Re: data structure for strings
Date: 2000/08/13
Message-ID: <Pine.LNX.4.10.10008131307010.23762-100000_at_Gloria.CAM.ORG>#1/1
> I would suggest you use a hash table with a hash function chosen
> depending on what you mean by the comparison operator *like*.
>
Sorry, I meant "identical" rather than "like". The only option I would
like to provide is case insensitivity, which isn't much of a problem
(simply store the records in lower-case and make sure to convert strings
to lower-case before retrieving from the table). I have indeed decided to
go for the hash table approach. I would've liked something like a perfect
hashing function, like that provided by gperf, but I must support anagrams
which gperf doesn't.
> The hash function and table size can be set up to give you an
> average of one function calculation and one word comparison per
> lookup.
>
Also, depending on the hash function chosen, I don't even need to hash
each character in the string. As Cichelli's article in CACM explains, only
hashing first and last characters as well as the length is sometimes
enough, although it necessarily requires a strcmp afterwards. In any case,
regardless of the hashing function, it should always be necessary to
strcmp afterwards since it will always be possible for two strings to hash
to the same value.
> If you mean *like* and not /identical/ your hash function should
> give similar outputs with similar words, you could use the
> Soundex or a similar phonetic encoding before hashing, you could
> generate a bit string with bits indicating letters present as
> input to the hash function; or forget the hashing and compute
> something like a bulls and cows score for each word in the table
> relative to the input word, with the highest bulls and cows
> scores giving the nearest matches to the input word.
>
Interesting, I've never heard of this "bulls and cows score". Can you
explain some more, I don't quite understand.
Received on Sun Aug 13 2000 - 00:00:00 CEST
++++++++
→ **Tasks**
1: In the forum post, what does gperf fail to support that the writer needs?
2: Print the forum post from "Re: data structure" to "comparison operator *like*.".
3: According to the forum post, which things does Cichelli's article say are sometimes enough to hash? List them all.
The items that come after this forum post are separate material.

→ **Excerpted records**
++++++++
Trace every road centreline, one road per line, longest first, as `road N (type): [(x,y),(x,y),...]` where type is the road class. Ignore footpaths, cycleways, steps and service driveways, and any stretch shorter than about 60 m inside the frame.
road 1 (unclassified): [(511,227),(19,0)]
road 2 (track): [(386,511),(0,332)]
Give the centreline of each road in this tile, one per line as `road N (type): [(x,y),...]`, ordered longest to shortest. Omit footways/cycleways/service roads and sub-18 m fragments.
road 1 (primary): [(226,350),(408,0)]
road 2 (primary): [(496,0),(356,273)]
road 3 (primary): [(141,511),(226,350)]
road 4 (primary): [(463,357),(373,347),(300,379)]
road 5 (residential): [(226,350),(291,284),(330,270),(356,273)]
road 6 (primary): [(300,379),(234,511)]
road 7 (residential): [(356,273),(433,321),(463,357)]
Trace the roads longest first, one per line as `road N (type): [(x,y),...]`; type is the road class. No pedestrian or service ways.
++++++++
→ **Per-task answers**
1: Anagrams.

2:
Re: data structure for strings
Date: 2000/08/13
Message-ID: <Pine.LNX.4.10.10008131307010.23762-100000_at_Gloria.CAM.ORG>#1/1
> I would suggest you use a hash table with a hash function chosen
> depending on what you mean by the comparison operator *like*.

3: The first character, the last character, and the length of the string.